======== Entries shown ========

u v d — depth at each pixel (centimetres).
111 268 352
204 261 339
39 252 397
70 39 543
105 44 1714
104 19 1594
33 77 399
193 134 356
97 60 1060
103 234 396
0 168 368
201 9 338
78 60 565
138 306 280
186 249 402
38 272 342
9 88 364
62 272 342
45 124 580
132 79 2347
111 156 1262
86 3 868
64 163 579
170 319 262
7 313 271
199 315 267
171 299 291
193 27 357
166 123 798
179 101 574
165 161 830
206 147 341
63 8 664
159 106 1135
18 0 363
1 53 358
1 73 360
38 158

========
======== Entries shown ========

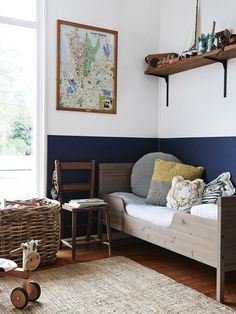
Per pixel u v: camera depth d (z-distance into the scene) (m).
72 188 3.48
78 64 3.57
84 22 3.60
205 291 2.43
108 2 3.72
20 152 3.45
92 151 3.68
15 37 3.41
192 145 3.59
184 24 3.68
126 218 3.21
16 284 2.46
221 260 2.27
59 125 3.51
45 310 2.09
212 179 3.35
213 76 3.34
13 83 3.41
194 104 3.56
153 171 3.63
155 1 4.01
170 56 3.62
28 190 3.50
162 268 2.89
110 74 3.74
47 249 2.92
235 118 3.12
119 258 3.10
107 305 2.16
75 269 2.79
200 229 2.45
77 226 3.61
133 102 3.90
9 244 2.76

========

(Problem to solve):
If a line in the records above contains "pixel", copy that line.

(Output for this task):
u v d — depth at each pixel (centimetres).
Per pixel u v: camera depth d (z-distance into the scene) (m).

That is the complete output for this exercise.